### ASSIGNMENT
Write out the line with "Don't ignore the" and each line after it to the end of the material, exactly as they appear and with nothing else.

### PROVIDED INFORMATION

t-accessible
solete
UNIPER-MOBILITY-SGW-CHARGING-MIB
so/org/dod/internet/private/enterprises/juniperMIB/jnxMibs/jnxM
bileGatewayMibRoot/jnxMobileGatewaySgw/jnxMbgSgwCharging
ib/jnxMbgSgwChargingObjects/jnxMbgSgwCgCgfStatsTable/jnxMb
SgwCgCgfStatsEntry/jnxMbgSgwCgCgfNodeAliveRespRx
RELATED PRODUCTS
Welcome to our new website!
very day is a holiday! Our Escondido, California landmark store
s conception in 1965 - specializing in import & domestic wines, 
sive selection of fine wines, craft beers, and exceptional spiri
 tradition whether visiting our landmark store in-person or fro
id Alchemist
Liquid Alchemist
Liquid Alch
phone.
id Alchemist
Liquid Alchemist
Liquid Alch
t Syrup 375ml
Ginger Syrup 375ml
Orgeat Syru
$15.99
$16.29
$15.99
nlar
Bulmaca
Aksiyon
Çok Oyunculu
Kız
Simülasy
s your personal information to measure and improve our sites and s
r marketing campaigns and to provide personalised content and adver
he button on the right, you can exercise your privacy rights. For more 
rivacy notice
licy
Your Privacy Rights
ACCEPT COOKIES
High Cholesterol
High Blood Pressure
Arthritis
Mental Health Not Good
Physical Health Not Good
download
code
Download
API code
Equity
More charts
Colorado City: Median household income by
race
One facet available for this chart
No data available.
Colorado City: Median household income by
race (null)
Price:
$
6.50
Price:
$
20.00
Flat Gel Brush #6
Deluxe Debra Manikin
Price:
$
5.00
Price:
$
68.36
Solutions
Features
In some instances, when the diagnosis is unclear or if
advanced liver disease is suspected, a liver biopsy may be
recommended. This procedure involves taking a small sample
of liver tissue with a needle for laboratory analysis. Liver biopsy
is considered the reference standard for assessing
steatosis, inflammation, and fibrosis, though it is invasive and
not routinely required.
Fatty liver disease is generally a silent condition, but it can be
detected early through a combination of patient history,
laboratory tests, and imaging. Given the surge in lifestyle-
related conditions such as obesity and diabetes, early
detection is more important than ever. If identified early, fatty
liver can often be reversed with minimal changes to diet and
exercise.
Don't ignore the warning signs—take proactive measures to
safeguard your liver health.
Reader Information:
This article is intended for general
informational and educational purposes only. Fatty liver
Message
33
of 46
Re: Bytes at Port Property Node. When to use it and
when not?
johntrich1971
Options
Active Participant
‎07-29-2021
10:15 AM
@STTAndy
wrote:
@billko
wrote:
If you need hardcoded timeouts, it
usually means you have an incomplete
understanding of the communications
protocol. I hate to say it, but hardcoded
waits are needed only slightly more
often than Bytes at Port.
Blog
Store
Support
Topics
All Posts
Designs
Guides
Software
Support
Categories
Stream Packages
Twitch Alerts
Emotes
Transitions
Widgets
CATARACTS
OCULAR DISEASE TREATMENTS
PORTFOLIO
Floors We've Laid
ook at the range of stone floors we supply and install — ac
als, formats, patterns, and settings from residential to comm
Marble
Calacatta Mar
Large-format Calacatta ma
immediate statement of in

### YOUR RESPONSE
Don't ignore the warning signs—take proactive measures to
safeguard your liver health.
Reader Information:
This article is intended for general
informational and educational purposes only. Fatty liver
Message
33
of 46
Re: Bytes at Port Property Node. When to use it and
when not?
johntrich1971
Options
Active Participant
‎07-29-2021
10:15 AM
@STTAndy
wrote:
@billko
wrote:
If you need hardcoded timeouts, it
usually means you have an incomplete
understanding of the communications
protocol. I hate to say it, but hardcoded
waits are needed only slightly more
often than Bytes at Port.
Blog
Store
Support
Topics
All Posts
Designs
Guides
Software
Support
Categories
Stream Packages
Twitch Alerts
Emotes
Transitions
Widgets
CATARACTS
OCULAR DISEASE TREATMENTS
PORTFOLIO
Floors We've Laid
ook at the range of stone floors we supply and install — ac
als, formats, patterns, and settings from residential to comm
Marble
Calacatta Mar
Large-format Calacatta ma
immediate statement of in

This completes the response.